= Beginning of Section =

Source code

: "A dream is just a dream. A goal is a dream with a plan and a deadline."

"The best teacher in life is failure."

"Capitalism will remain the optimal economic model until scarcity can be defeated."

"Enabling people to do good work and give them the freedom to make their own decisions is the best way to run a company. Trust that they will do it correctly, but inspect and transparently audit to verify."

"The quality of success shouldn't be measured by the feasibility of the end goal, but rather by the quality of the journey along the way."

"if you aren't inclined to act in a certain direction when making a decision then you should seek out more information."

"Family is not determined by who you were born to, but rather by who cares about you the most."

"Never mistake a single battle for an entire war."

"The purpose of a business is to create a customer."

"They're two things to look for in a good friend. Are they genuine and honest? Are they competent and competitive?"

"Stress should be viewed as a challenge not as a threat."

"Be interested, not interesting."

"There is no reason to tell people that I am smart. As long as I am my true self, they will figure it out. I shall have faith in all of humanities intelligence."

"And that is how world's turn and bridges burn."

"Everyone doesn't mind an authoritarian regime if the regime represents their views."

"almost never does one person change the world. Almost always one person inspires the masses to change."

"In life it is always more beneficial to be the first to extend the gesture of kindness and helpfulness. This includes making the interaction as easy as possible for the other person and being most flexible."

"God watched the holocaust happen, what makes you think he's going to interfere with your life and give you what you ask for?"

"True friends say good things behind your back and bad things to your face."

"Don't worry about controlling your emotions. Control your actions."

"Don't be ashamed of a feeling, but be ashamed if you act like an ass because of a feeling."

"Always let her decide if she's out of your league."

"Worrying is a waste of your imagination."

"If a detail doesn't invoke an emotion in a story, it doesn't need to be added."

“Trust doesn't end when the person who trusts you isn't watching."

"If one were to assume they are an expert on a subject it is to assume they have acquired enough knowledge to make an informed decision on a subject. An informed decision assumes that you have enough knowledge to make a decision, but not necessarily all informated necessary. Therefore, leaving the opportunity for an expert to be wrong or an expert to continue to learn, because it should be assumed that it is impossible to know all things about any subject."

= End of Section =

* **TASK PROMPT**:
From the first line of the records through the line with "never does one", retype everything word for word, including both ends.

* **EXERCISE RESPONSE**:
Source code

: "A dream is just a dream. A goal is a dream with a plan and a deadline."

"The best teacher in life is failure."

"Capitalism will remain the optimal economic model until scarcity can be defeated."

"Enabling people to do good work and give them the freedom to make their own decisions is the best way to run a company. Trust that they will do it correctly, but inspect and transparently audit to verify."

"The quality of success shouldn't be measured by the feasibility of the end goal, but rather by the quality of the journey along the way."

"if you aren't inclined to act in a certain direction when making a decision then you should seek out more information."

"Family is not determined by who you were born to, but rather by who cares about you the most."

"Never mistake a single battle for an entire war."

"The purpose of a business is to create a customer."

"They're two things to look for in a good friend. Are they genuine and honest? Are they competent and competitive?"

"Stress should be viewed as a challenge not as a threat."

"Be interested, not interesting."

"There is no reason to tell people that I am smart. As long as I am my true self, they will figure it out. I shall have faith in all of humanities intelligence."

"And that is how world's turn and bridges burn."

"Everyone doesn't mind an authoritarian regime if the regime represents their views."

"almost never does one person change the world. Almost always one person inspires the masses to change."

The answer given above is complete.